'''

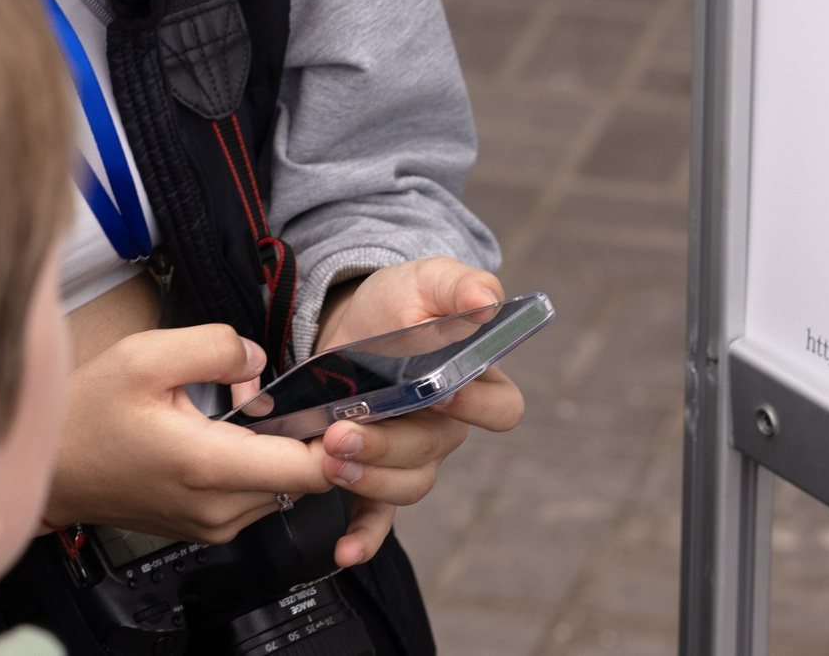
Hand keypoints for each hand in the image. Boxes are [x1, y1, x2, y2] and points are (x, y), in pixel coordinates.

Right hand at [45, 324, 331, 542]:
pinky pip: (253, 495)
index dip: (338, 438)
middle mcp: (218, 508)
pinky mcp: (204, 528)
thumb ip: (214, 347)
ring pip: (280, 485)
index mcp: (210, 467)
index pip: (312, 470)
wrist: (50, 470)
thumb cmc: (88, 416)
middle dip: (295, 428)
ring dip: (272, 445)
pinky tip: (216, 432)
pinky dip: (250, 463)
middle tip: (256, 389)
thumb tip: (258, 359)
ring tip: (229, 406)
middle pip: (302, 475)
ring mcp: (212, 525)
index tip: (340, 406)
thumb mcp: (145, 357)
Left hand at [311, 259, 527, 566]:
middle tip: (344, 431)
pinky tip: (345, 549)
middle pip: (436, 451)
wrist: (348, 320)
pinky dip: (365, 537)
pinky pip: (379, 517)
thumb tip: (488, 300)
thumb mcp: (429, 280)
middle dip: (389, 445)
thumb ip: (462, 285)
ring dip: (368, 478)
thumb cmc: (400, 301)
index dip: (475, 405)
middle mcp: (447, 426)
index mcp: (475, 380)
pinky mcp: (373, 472)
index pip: (500, 408)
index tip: (439, 392)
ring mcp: (411, 455)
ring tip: (328, 457)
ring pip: (408, 484)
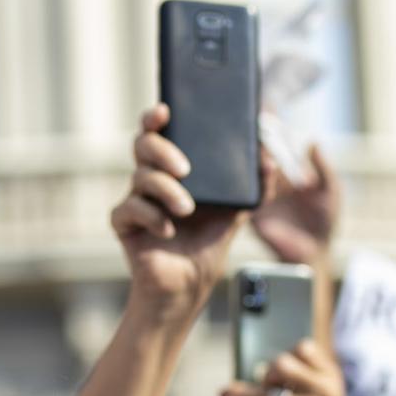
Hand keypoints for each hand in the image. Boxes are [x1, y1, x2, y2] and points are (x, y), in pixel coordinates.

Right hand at [113, 105, 246, 316]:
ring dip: (165, 190)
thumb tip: (269, 160)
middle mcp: (152, 179)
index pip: (160, 132)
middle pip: (143, 145)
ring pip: (139, 177)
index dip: (156, 117)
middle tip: (184, 169)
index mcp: (174, 169)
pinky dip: (151, 217)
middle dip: (162, 151)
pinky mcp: (125, 224)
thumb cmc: (207, 245)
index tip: (165, 110)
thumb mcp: (237, 213)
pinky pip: (128, 209)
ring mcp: (136, 200)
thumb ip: (254, 187)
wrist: (190, 285)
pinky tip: (168, 230)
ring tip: (186, 209)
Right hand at [251, 141, 340, 265]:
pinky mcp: (254, 217)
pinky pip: (247, 201)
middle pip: (260, 163)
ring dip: (251, 166)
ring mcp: (262, 201)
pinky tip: (250, 178)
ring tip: (255, 153)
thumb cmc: (326, 222)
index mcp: (288, 177)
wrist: (314, 252)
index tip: (267, 121)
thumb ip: (323, 168)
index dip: (272, 138)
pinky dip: (247, 189)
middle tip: (255, 132)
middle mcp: (272, 186)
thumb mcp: (330, 191)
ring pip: (251, 179)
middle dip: (256, 148)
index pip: (276, 153)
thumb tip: (313, 141)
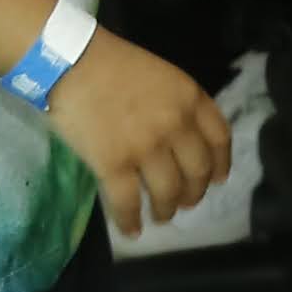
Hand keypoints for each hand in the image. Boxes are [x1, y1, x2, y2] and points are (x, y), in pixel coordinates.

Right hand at [48, 30, 229, 234]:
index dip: (220, 164)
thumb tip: (182, 139)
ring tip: (161, 216)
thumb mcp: (162, 75)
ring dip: (166, 210)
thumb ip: (179, 104)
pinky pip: (129, 203)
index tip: (216, 179)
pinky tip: (131, 229)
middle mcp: (176, 124)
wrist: (71, 62)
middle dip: (194, 193)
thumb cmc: (112, 64)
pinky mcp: (114, 164)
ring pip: (168, 192)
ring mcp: (146, 146)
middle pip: (197, 171)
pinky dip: (131, 221)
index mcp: (190, 97)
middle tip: (185, 203)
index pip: (219, 138)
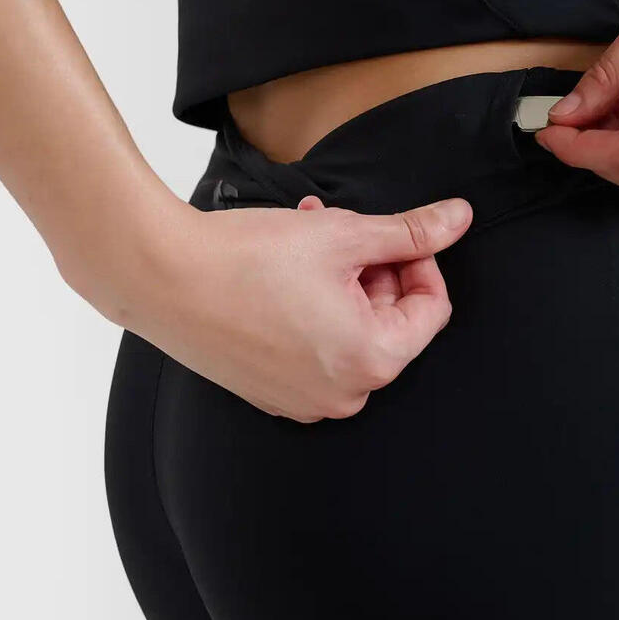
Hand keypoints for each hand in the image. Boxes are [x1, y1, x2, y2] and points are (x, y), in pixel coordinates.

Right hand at [117, 194, 471, 422]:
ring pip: (351, 332)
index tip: (394, 233)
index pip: (432, 309)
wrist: (159, 276)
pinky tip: (285, 272)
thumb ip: (411, 231)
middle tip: (342, 228)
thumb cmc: (246, 259)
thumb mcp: (344, 234)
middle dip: (374, 269)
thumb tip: (458, 219)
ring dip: (342, 283)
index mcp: (371, 362)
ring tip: (309, 239)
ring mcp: (304, 400)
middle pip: (390, 322)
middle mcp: (342, 395)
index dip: (420, 260)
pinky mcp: (271, 393)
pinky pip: (314, 351)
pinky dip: (312, 311)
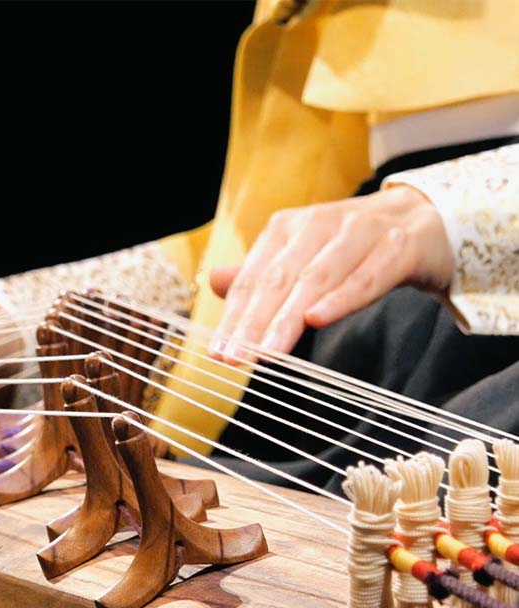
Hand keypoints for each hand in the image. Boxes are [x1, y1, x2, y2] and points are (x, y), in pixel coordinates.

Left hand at [208, 185, 452, 361]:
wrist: (423, 219)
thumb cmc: (351, 247)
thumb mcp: (301, 255)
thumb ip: (261, 273)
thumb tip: (213, 283)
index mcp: (287, 229)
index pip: (253, 278)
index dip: (233, 317)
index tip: (217, 353)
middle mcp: (317, 225)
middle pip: (278, 280)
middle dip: (252, 323)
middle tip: (233, 358)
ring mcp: (358, 232)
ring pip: (315, 280)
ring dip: (287, 318)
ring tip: (265, 351)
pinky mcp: (397, 247)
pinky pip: (366, 277)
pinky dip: (341, 298)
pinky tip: (316, 320)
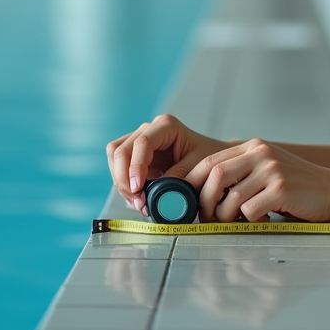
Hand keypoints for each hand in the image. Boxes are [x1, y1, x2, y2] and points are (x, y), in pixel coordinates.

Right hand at [106, 114, 229, 212]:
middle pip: (121, 150)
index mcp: (166, 126)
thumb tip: (157, 192)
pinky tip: (137, 199)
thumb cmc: (210, 158)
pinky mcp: (136, 155)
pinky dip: (123, 184)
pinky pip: (119, 167)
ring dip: (121, 182)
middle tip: (137, 202)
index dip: (135, 167)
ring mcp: (140, 140)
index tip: (138, 189)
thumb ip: (180, 176)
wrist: (214, 159)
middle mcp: (150, 129)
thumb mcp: (200, 166)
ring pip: (115, 157)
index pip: (142, 143)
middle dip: (124, 178)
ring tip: (138, 203)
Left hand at [185, 139, 329, 223]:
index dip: (193, 183)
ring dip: (225, 216)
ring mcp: (272, 170)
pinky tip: (259, 220)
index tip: (191, 201)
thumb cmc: (299, 187)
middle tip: (208, 217)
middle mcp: (261, 153)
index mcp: (254, 147)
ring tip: (234, 222)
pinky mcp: (281, 189)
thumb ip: (242, 173)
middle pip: (215, 175)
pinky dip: (247, 220)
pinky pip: (249, 209)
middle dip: (204, 201)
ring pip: (229, 197)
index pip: (210, 161)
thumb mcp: (268, 169)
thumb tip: (203, 193)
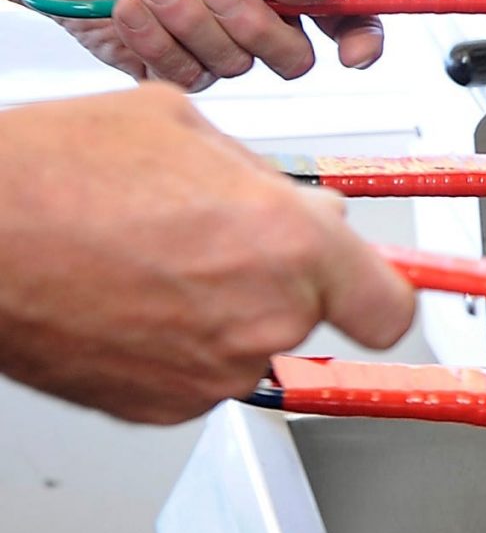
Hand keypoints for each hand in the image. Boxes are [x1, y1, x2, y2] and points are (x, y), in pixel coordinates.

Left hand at [0, 0, 382, 85]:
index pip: (340, 17)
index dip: (359, 40)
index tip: (353, 55)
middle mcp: (252, 20)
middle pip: (292, 58)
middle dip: (250, 24)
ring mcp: (214, 49)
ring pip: (233, 66)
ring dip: (186, 21)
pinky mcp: (173, 69)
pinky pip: (184, 74)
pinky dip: (152, 37)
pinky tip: (128, 7)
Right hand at [0, 84, 413, 420]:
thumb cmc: (51, 175)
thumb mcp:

'''

* WHAT THE EXERCISE ASKS *
Extract every line from the one containing "middle mcp: (252, 20)" to the end of the entries, including both of those lines, exactly as given and with nothing added.

* EXERCISE ANSWER *
middle mcp: (252, 20)
middle pip: (292, 58)
middle dip: (250, 24)
ring mcp: (214, 49)
ring pip: (233, 66)
ring dip: (186, 21)
pinky mcp: (173, 69)
pinky pip: (184, 74)
pinky dip: (152, 37)
pinky tip: (128, 7)
Right hand at [0, 84, 413, 420]:
thumb cmc: (51, 175)
thumb mcp:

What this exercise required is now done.